# New Personal Best Blue alert



## Salmonid (Apr 14, 2004)

Sorry not from Ohio guys but figured youd like to see the pics. Was prefishing last Friday for the "Winter Blues on Wheeler" tournament in Wheeler Lake in Northern Alabama with Randy (backupbait) and Ryan (catfish_chaser) and only had 2 bites for the day, Ryan scored the first nice fish a 46 lb blue









Then an hour later i got a good takedown and landed my new PB blue of 64 lbs








Great fight and like all Wheeler fish just big butterballs. Lol. Too bad weather changed and for tourney we only got 3 fish for 52 lbs. 32 nd place out of 78 teams. All fish taken trolling/dragging fresh skipjack. Ill be back to Wheeler in March for the National Cabelas King Kat tourney and then again in April for the Seaark Invitational.

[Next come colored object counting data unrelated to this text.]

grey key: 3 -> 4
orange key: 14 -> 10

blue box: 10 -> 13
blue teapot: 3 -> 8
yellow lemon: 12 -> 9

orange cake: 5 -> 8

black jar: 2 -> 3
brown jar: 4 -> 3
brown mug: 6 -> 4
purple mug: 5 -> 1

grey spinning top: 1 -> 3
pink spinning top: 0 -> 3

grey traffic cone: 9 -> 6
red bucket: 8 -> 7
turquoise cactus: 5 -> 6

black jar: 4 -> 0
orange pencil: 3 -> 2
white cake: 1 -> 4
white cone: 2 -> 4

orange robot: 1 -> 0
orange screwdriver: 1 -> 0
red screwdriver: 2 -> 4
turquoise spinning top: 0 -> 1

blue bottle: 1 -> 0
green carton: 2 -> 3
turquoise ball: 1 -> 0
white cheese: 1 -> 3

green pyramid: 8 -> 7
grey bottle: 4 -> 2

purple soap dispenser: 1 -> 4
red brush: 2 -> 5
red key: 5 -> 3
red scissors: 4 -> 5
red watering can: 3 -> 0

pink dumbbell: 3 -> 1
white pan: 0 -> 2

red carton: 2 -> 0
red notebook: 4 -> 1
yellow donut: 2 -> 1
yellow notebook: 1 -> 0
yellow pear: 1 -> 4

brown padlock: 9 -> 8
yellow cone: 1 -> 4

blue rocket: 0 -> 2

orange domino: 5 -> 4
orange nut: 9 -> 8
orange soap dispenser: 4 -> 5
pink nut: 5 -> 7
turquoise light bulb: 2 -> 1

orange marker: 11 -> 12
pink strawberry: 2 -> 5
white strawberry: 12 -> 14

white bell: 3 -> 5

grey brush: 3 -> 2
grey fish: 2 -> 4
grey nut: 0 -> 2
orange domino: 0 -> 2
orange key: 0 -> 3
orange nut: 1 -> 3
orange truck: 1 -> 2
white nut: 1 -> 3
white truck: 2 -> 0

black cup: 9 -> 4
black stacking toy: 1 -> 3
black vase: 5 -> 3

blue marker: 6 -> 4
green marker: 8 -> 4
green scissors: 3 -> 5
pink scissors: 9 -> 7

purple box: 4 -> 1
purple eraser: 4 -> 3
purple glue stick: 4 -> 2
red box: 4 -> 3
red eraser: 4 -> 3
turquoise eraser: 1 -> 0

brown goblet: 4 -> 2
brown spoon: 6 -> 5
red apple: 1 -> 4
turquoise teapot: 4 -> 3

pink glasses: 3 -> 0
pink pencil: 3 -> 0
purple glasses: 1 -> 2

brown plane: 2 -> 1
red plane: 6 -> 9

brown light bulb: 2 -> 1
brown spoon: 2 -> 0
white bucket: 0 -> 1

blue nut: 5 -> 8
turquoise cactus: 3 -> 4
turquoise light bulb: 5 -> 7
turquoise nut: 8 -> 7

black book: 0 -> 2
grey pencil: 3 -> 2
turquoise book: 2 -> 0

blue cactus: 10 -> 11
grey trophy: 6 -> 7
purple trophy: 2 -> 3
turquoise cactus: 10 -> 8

Love those big fish down there so maybe ill break my PB again this year

Salmonid


----------



## KaGee (Sep 8, 2006)

Holy Cow!


----------



## Marshall (Apr 11, 2004)

Nice job. That fish is huge.


----------



## EStrong (Jul 23, 2014)

Both of those are nice fish, Well Done!


----------



## ML1187 (Mar 13, 2012)




----------



## Fisherman 3234 (Sep 8, 2008)

Awesome job Mark!!!


----------



## chris1162 (Mar 12, 2008)

Those are some fatttt fish! Congrats again!


----------



## Roscoe (Jul 22, 2007)

Great catches on those beautiful fattys. Hope you get another PB. Good Luck.


Roscoe


----------



## zaraspook (Jun 16, 2009)

Ryan's is massive! Mark's fish is simply a behemoth! Amazing pair of fish.


----------



## TheCream (Mar 19, 2009)

Looks like a keg with fins. Awesome fish!


----------



## polebender (Oct 29, 2011)

Great looking cats! Congrats on your new PB! A great way to end the year! Congrats!


----------



## sherman51 (Apr 12, 2011)

always love hearing from you out of state guys. I always post some pictures of some of the fish we catch on my ice fishing trip to florida. but haven't caught nothing as large as your blues. AWESOME fish.
sherman


----------



## dytmook (May 3, 2015)

She's a beauty.


----------



## Salmonid (Apr 14, 2004)

The amazing part of the Tn river chain is the insane indescribable amount of bait there is. Half the time your fish finder doesnt work right because youll be over a 10 acre sized school of threadfin shad. (Thats no exaggeration either) and that school will be 10-20 ft thick. Its no wonder everything down there is short and fat!! Plus add a longer growing season and its a WinWin for everyone


----------



## Pike (Apr 7, 2004)

Congrats Mark!


----------



## whodeynati (Mar 12, 2012)

Awesome job! 
Going back 2 more times... even better. PBs WILL be broken!


----------